====== Data for this task ======
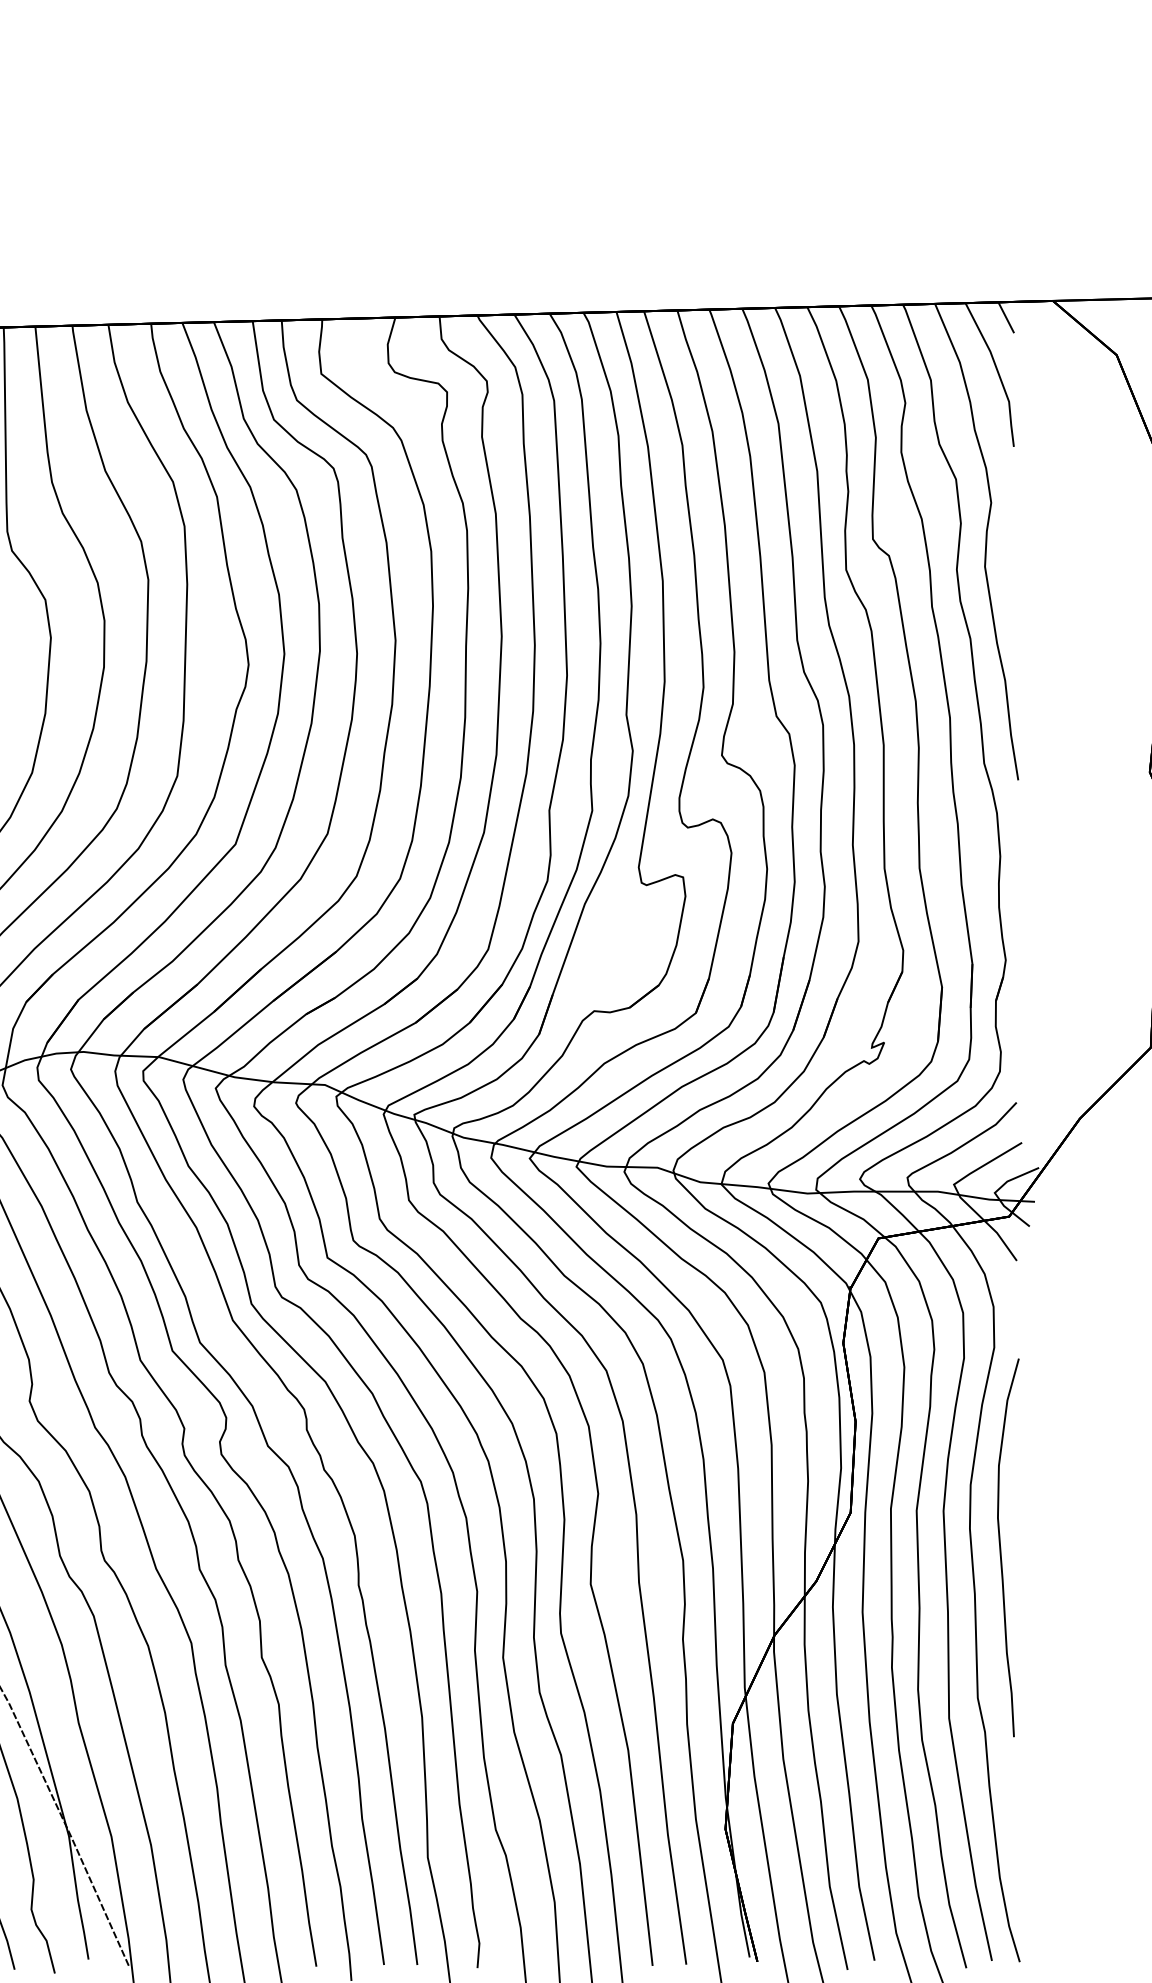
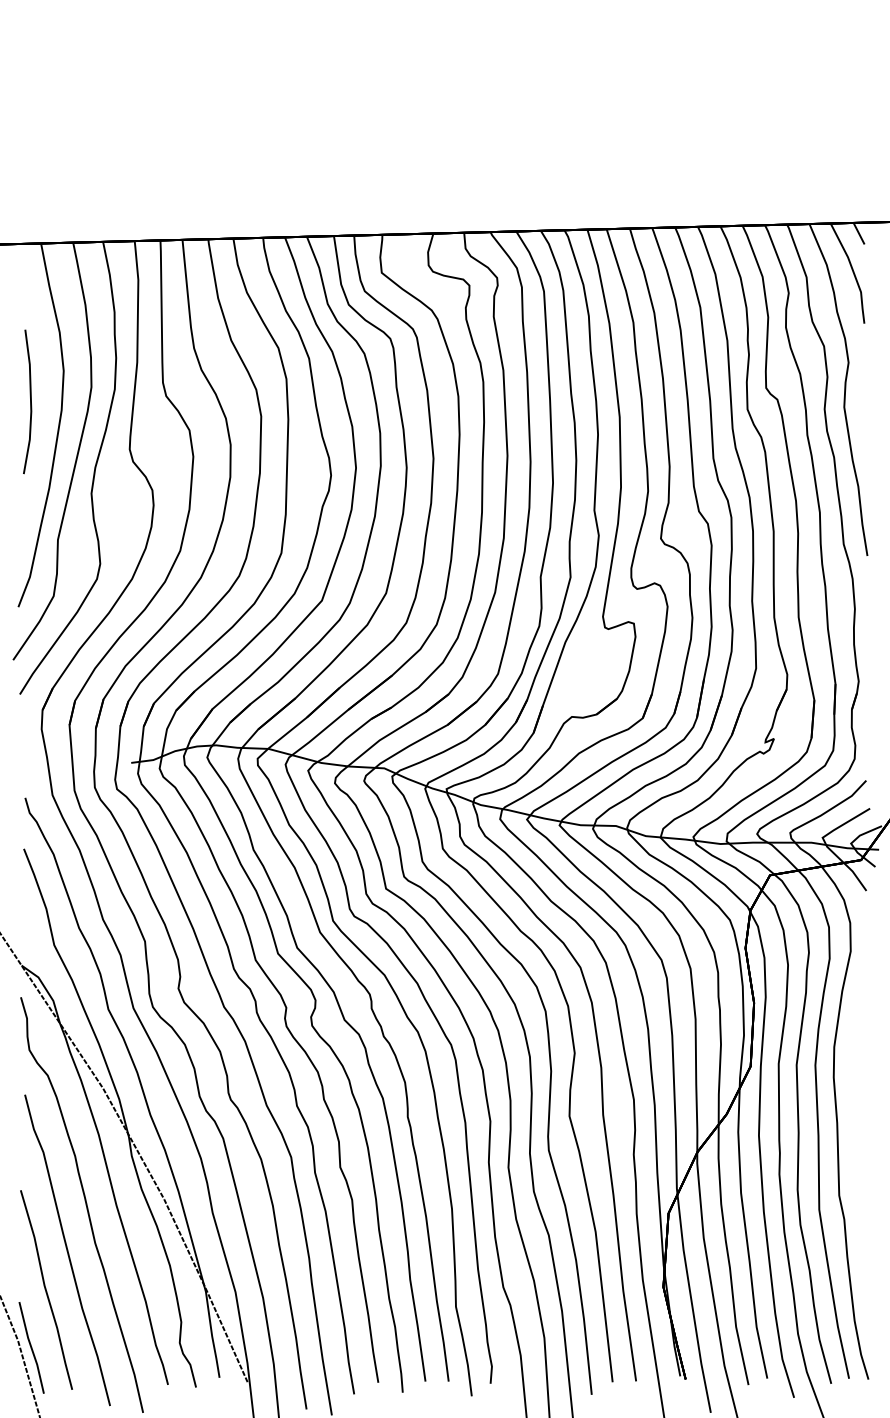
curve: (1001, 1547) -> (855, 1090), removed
======
====== Data for this task ======
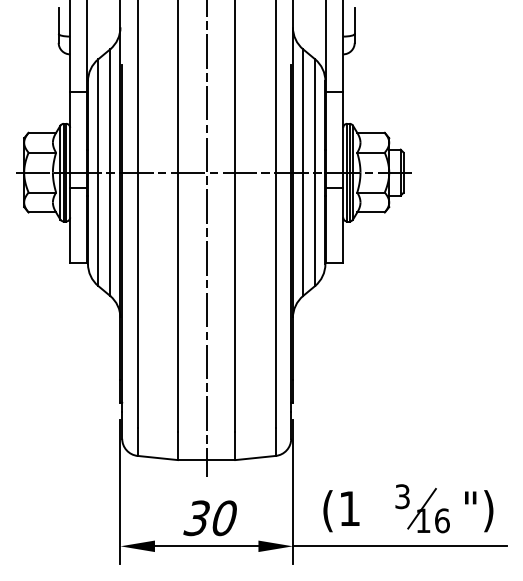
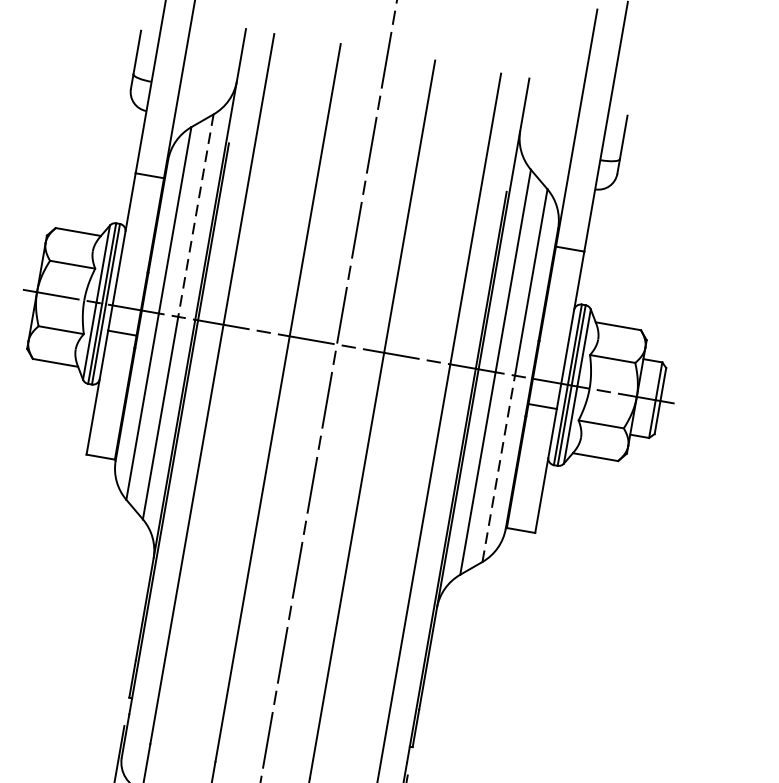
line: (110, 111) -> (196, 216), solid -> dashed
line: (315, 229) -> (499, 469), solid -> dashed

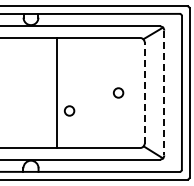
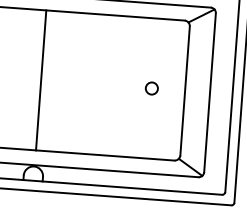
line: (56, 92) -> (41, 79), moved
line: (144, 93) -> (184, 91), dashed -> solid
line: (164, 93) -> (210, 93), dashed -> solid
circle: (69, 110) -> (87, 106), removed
======
====== Data for this task ======
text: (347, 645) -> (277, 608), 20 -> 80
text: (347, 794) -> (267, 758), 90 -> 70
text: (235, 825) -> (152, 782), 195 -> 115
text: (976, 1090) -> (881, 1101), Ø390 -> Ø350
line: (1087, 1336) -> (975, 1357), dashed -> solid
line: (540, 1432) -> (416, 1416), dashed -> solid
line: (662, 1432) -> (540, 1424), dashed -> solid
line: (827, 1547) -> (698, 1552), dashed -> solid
======
Work to be completed
Scan the entries above for the line containing "line: (56, 92) -> (41, 79), moved", and copy it and all lines after it exactly, down to and including the line containing "circle: (69, 110) -> (87, 106), removed".

Result for this task
line: (56, 92) -> (41, 79), moved
line: (144, 93) -> (184, 91), dashed -> solid
line: (164, 93) -> (210, 93), dashed -> solid
circle: (69, 110) -> (87, 106), removed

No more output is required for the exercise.